# 4 shoulders versus ... ?



## bryonellington (Oct 31, 2015)

In the Dec FWW, Garrett Hack paraphrases Tage Frid saying don't use 4 shoulders around a tenon. Anyone a follower of that Tage Frid that could help explain how many shoulders he advocates and under what circumstances?


----------



## ElChe (Sep 28, 2014)

Frid advocated not using 4 shoulders unless necessary to hide the joint because it made it difficult to fit the joint and also the reduced glue surface. He preferred some version of a haunched tenon. I'm no expert but it seems that with newer glues the glue surface in a four shoulder tenon should be plenty strong provided the tenon is appropriately constructed? Not sure if link will work but it is from Frid's awesome book. 
https://books.google.com/books?id=YXlDT6lZBCIC&pg=PA160&lpg=PA160&dq=tage+frid+tenon+shoulders&source=bl&ots=lxxa6UtGKi&sig=_aBiEDaeqiuR0du-FyLyP_LkOMY&hl=en&sa=X&ved=0CDwQ6AEwCWoVChMIn6CEk__vyAIVQtgeCh3rRg1M#v=onepage&q=tage%20frid%20tenon%20shoulders&f=false


----------



## bryonellington (Oct 31, 2015)

Thanks for the book link; appears to work (just not properly on my iPad, of course).

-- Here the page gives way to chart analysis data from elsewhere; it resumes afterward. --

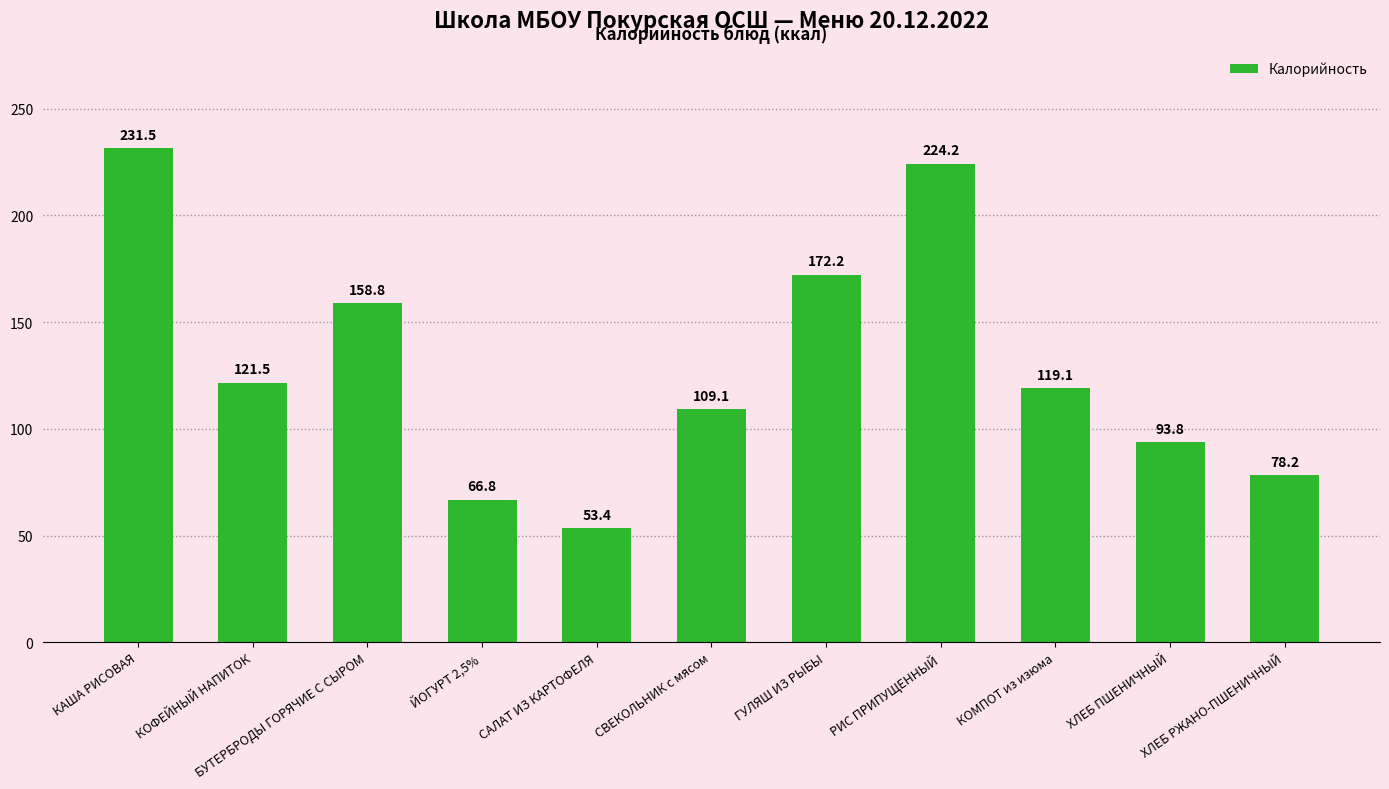

Reading left to right, transcribe all the data shown in this chart.

231.5	121.5	158.8	66.8	53.4	109.1	172.2	224.2	119.1	93.8	78.2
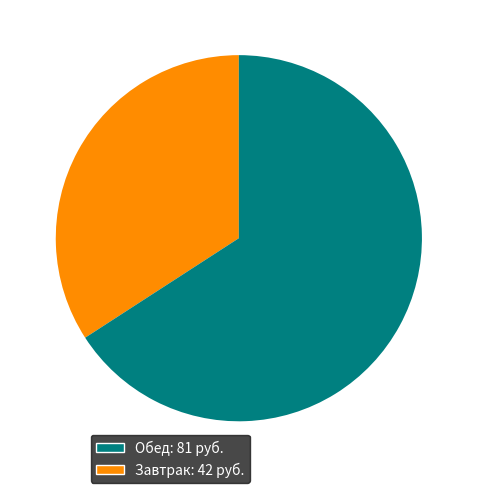

Is there a majority slice in this chart?

Yes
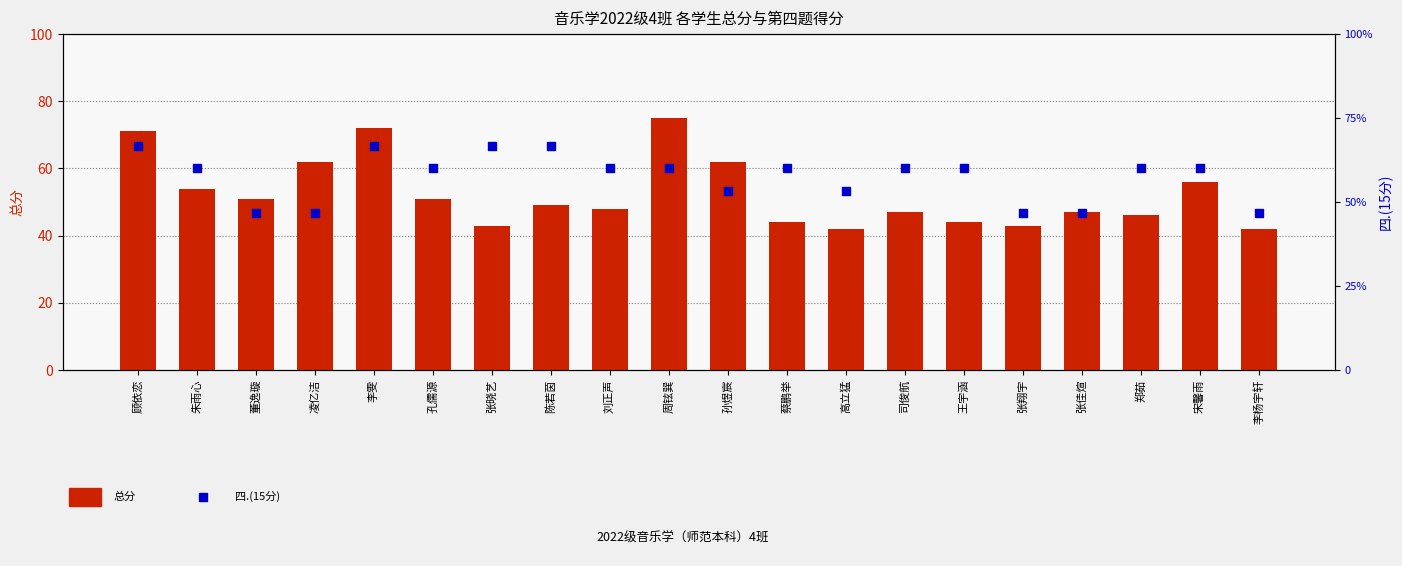

What are all the series names shown in the legend?

总分, 四.(15分)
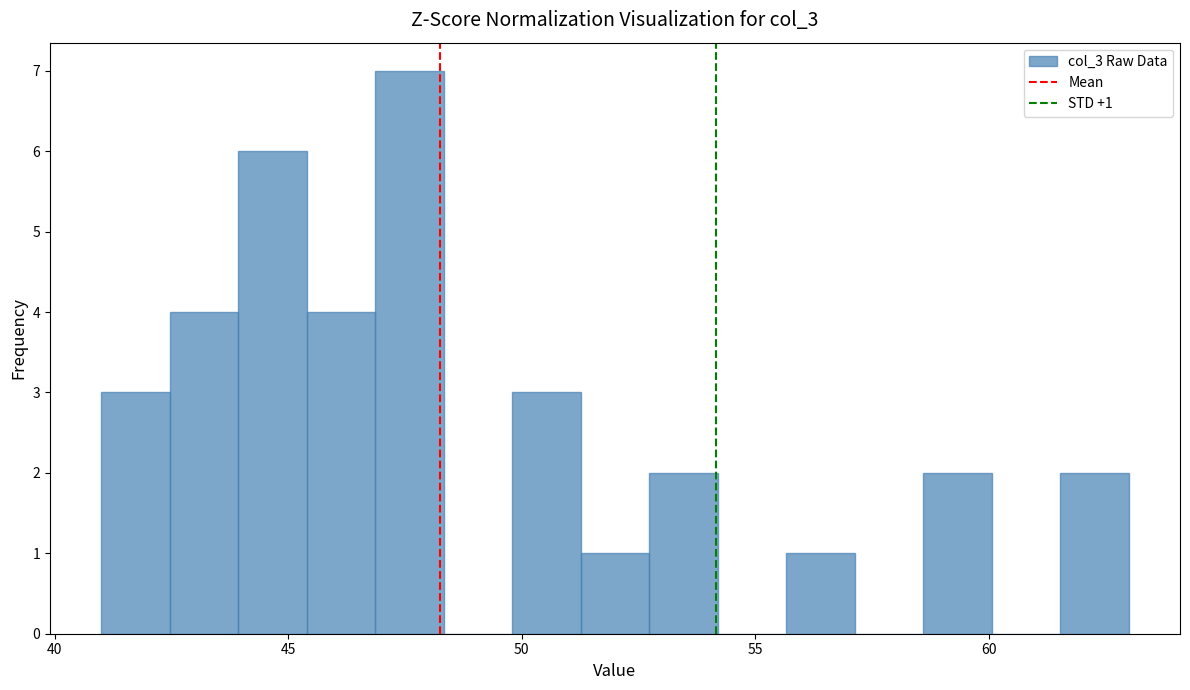

Around what value on the x-axis is the tallest bar? Give the approximate position of its centre, as read against the axis.

47.5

Makes sense. Strange how much effort I put into cuts and surface prep for areas only people like us would appreciate/notice.


----------



## ElChe (Sep 28, 2014)

Tage Frid devotes a nice section to the full blind dovetail. Cool joint but only you would know it is there!


----------



## bryonellington (Oct 31, 2015)

I've never seen a full blind dovetail.  Thank you!!


----------